WHAT IS NEEDED:
Your answer should consist of the listing, repeated exactly.

+===+

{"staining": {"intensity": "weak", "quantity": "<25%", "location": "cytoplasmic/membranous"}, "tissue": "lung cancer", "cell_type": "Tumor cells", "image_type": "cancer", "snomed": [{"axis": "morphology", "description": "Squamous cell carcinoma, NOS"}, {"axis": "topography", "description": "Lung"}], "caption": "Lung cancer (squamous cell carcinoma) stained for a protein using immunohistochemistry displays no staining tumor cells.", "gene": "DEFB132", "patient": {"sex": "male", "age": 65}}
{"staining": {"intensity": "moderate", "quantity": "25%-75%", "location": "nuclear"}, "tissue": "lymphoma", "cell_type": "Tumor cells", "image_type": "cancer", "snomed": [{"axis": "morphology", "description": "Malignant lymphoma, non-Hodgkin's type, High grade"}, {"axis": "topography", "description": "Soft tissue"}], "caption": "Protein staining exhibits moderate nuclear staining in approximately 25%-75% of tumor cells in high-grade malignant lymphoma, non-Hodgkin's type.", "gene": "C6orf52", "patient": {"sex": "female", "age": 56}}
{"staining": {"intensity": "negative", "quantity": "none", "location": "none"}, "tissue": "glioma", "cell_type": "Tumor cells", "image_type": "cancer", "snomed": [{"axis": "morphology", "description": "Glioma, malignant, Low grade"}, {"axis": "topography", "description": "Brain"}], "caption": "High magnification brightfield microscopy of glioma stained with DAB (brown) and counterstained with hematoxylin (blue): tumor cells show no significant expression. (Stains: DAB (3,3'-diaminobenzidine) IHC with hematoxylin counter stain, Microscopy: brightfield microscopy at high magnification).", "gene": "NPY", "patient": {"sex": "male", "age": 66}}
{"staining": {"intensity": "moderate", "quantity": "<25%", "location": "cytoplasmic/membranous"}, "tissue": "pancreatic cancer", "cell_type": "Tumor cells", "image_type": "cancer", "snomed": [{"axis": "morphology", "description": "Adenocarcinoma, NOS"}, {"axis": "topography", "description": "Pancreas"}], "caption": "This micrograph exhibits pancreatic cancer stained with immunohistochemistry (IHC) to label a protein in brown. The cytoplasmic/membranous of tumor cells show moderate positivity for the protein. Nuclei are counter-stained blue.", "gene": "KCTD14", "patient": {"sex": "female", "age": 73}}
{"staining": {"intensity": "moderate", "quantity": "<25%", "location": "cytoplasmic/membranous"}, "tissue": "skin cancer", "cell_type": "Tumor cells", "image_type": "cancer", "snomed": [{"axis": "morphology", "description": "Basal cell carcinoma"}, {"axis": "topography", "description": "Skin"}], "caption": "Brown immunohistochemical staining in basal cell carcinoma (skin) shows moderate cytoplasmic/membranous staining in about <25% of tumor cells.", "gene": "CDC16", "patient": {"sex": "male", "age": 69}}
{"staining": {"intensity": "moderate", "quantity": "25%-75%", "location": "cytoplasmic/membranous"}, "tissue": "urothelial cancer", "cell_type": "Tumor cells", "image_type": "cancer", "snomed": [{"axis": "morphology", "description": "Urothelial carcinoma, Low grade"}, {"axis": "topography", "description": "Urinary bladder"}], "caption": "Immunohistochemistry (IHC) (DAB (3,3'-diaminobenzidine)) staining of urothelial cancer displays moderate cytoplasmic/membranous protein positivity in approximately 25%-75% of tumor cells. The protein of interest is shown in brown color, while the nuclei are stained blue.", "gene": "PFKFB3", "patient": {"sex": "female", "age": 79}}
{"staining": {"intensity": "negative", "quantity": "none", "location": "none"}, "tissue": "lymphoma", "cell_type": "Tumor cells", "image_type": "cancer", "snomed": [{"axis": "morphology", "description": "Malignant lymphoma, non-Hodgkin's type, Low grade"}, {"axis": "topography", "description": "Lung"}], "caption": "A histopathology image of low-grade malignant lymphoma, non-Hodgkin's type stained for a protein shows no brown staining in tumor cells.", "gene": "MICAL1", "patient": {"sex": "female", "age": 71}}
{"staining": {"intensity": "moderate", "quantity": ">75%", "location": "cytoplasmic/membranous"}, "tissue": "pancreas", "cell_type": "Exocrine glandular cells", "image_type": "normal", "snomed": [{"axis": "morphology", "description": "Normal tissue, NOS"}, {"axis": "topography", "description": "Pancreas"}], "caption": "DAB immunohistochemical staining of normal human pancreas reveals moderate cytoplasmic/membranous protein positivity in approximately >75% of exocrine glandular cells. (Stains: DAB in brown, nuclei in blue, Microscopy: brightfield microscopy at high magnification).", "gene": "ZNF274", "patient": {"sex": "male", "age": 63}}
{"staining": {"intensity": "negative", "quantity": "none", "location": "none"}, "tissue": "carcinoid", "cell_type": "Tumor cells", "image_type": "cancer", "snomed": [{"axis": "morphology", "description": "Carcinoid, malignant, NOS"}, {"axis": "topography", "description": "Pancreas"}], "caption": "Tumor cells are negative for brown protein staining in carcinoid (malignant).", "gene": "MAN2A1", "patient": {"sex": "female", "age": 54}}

+===+

RESULT FOR THIS EXERCISE:
{"staining": {"intensity": "weak", "quantity": "<25%", "location": "cytoplasmic/membranous"}, "tissue": "lung cancer", "cell_type": "Tumor cells", "image_type": "cancer", "snomed": [{"axis": "morphology", "description": "Squamous cell carcinoma, NOS"}, {"axis": "topography", "description": "Lung"}], "caption": "Lung cancer (squamous cell carcinoma) stained for a protein using immunohistochemistry displays no staining tumor cells.", "gene": "DEFB132", "patient": {"sex": "male", "age": 65}}
{"staining": {"intensity": "moderate", "quantity": "25%-75%", "location": "nuclear"}, "tissue": "lymphoma", "cell_type": "Tumor cells", "image_type": "cancer", "snomed": [{"axis": "morphology", "description": "Malignant lymphoma, non-Hodgkin's type, High grade"}, {"axis": "topography", "description": "Soft tissue"}], "caption": "Protein staining exhibits moderate nuclear staining in approximately 25%-75% of tumor cells in high-grade malignant lymphoma, non-Hodgkin's type.", "gene": "C6orf52", "patient": {"sex": "female", "age": 56}}
{"staining": {"intensity": "negative", "quantity": "none", "location": "none"}, "tissue": "glioma", "cell_type": "Tumor cells", "image_type": "cancer", "snomed": [{"axis": "morphology", "description": "Glioma, malignant, Low grade"}, {"axis": "topography", "description": "Brain"}], "caption": "High magnification brightfield microscopy of glioma stained with DAB (brown) and counterstained with hematoxylin (blue): tumor cells show no significant expression. (Stains: DAB (3,3'-diaminobenzidine) IHC with hematoxylin counter stain, Microscopy: brightfield microscopy at high magnification).", "gene": "NPY", "patient": {"sex": "male", "age": 66}}
{"staining": {"intensity": "moderate", "quantity": "<25%", "location": "cytoplasmic/membranous"}, "tissue": "pancreatic cancer", "cell_type": "Tumor cells", "image_type": "cancer", "snomed": [{"axis": "morphology", "description": "Adenocarcinoma, NOS"}, {"axis": "topography", "description": "Pancreas"}], "caption": "This micrograph exhibits pancreatic cancer stained with immunohistochemistry (IHC) to label a protein in brown. The cytoplasmic/membranous of tumor cells show moderate positivity for the protein. Nuclei are counter-stained blue.", "gene": "KCTD14", "patient": {"sex": "female", "age": 73}}
{"staining": {"intensity": "moderate", "quantity": "<25%", "location": "cytoplasmic/membranous"}, "tissue": "skin cancer", "cell_type": "Tumor cells", "image_type": "cancer", "snomed": [{"axis": "morphology", "description": "Basal cell carcinoma"}, {"axis": "topography", "description": "Skin"}], "caption": "Brown immunohistochemical staining in basal cell carcinoma (skin) shows moderate cytoplasmic/membranous staining in about <25% of tumor cells.", "gene": "CDC16", "patient": {"sex": "male", "age": 69}}
{"staining": {"intensity": "moderate", "quantity": "25%-75%", "location": "cytoplasmic/membranous"}, "tissue": "urothelial cancer", "cell_type": "Tumor cells", "image_type": "cancer", "snomed": [{"axis": "morphology", "description": "Urothelial carcinoma, Low grade"}, {"axis": "topography", "description": "Urinary bladder"}], "caption": "Immunohistochemistry (IHC) (DAB (3,3'-diaminobenzidine)) staining of urothelial cancer displays moderate cytoplasmic/membranous protein positivity in approximately 25%-75% of tumor cells. The protein of interest is shown in brown color, while the nuclei are stained blue.", "gene": "PFKFB3", "patient": {"sex": "female", "age": 79}}
{"staining": {"intensity": "negative", "quantity": "none", "location": "none"}, "tissue": "lymphoma", "cell_type": "Tumor cells", "image_type": "cancer", "snomed": [{"axis": "morphology", "description": "Malignant lymphoma, non-Hodgkin's type, Low grade"}, {"axis": "topography", "description": "Lung"}], "caption": "A histopathology image of low-grade malignant lymphoma, non-Hodgkin's type stained for a protein shows no brown staining in tumor cells.", "gene": "MICAL1", "patient": {"sex": "female", "age": 71}}
{"staining": {"intensity": "moderate", "quantity": ">75%", "location": "cytoplasmic/membranous"}, "tissue": "pancreas", "cell_type": "Exocrine glandular cells", "image_type": "normal", "snomed": [{"axis": "morphology", "description": "Normal tissue, NOS"}, {"axis": "topography", "description": "Pancreas"}], "caption": "DAB immunohistochemical staining of normal human pancreas reveals moderate cytoplasmic/membranous protein positivity in approximately >75% of exocrine glandular cells. (Stains: DAB in brown, nuclei in blue, Microscopy: brightfield microscopy at high magnification).", "gene": "ZNF274", "patient": {"sex": "male", "age": 63}}
{"staining": {"intensity": "negative", "quantity": "none", "location": "none"}, "tissue": "carcinoid", "cell_type": "Tumor cells", "image_type": "cancer", "snomed": [{"axis": "morphology", "description": "Carcinoid, malignant, NOS"}, {"axis": "topography", "description": "Pancreas"}], "caption": "Tumor cells are negative for brown protein staining in carcinoid (malignant).", "gene": "MAN2A1", "patient": {"sex": "female", "age": 54}}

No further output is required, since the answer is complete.